I started looking into this and I observe that footnotetext node have lostbackrefs attribute. Can you give me a pointer where I should modify the footnote transform to let footnotetext modes inherit backrefs attribute to the various footnotemark's referring it ? I don't need theses backrefs immediately I think, but in future it will be nice to implement them, as what I need to add for fixing current issues opens up possibility with little effort in future to support back references like currently done for html output.

The sphinxscope, with modification at each input file, is a simple numerical alternative to work with docname attributes which require processing to provide safe latex labels ; besides I see that footnotemark and footnotetext nodes have lost docname. WIth sphinxscope we can do without it.

tk0miya commented 2 years ago

I just posted #10190 to fix this. Please reject it if you'll post another work.

I started looking into this and I observe that footnotetext node have lostbackrefs attribute. Can you give me a pointer where I should modify the footnote transform to let footnotetext modes inherit backrefs attribute to the various footnotemark's referring it ?

You can do it by modifying FootnoteCollector in sphinx/builders/latex/transforms.py.
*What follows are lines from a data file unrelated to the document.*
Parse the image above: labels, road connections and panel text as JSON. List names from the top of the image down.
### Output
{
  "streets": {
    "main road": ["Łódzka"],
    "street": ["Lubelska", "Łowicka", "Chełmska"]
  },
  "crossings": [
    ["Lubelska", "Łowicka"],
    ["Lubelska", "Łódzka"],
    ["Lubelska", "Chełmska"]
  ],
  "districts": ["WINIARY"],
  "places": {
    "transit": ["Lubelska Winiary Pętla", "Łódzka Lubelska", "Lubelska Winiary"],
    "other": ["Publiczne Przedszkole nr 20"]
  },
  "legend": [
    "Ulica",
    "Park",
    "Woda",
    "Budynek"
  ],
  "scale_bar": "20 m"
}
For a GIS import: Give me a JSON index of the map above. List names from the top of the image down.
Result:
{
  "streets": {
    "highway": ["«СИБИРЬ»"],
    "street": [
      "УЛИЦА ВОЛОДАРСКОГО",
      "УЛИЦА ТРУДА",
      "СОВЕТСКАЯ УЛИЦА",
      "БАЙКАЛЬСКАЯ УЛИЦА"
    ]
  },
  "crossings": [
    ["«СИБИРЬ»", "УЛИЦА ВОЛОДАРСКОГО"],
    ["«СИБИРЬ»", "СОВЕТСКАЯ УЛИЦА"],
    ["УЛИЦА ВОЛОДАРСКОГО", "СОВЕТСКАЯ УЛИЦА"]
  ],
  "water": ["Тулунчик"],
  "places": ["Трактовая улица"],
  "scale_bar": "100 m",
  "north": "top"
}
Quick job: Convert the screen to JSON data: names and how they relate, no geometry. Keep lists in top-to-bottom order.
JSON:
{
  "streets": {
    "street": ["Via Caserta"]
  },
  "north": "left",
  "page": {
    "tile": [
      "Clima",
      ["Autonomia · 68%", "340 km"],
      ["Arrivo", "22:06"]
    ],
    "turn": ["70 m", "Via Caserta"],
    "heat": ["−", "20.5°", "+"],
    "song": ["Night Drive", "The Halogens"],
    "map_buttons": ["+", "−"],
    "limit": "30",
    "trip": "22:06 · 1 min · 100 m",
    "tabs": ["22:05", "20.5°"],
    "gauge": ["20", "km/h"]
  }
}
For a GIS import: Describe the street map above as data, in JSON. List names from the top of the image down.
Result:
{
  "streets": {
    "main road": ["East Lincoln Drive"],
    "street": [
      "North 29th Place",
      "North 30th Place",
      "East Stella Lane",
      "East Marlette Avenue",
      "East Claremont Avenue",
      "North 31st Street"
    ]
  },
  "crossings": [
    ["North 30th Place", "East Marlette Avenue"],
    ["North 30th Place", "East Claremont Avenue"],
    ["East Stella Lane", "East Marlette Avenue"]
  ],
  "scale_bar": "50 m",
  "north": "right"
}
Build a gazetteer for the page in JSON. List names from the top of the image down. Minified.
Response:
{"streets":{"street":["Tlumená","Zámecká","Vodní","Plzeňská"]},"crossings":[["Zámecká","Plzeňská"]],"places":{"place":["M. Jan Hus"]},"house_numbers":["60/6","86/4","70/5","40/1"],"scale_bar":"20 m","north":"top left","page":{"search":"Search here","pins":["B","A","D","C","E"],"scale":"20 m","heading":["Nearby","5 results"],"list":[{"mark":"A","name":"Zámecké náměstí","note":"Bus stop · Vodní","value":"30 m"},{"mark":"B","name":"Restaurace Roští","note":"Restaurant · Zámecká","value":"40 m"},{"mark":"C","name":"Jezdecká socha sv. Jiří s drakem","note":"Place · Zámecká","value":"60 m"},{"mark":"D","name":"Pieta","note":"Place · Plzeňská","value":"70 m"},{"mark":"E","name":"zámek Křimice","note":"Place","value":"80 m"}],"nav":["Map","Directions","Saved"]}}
It generates footnottext nodes from the original footnote_definition nodes (see unrestrict() and depart_table()).

The sphinxscope, with modification at each input file, is a simple numerical alternative to work with docname attributes which require processing to provide safe latex labels ; besides I see that footnotemark and footnotetext nodes have lost docname. WIth sphinxscope we can do without it.

I think putting \sphinxscope per each input file is the first step. It would be better to change the location of the scope to each file, each part, or each arbitrary sectioning unit (via some new configuration). I'm not sure the future work is related to the docname. But it's better to consider the plan, if possible.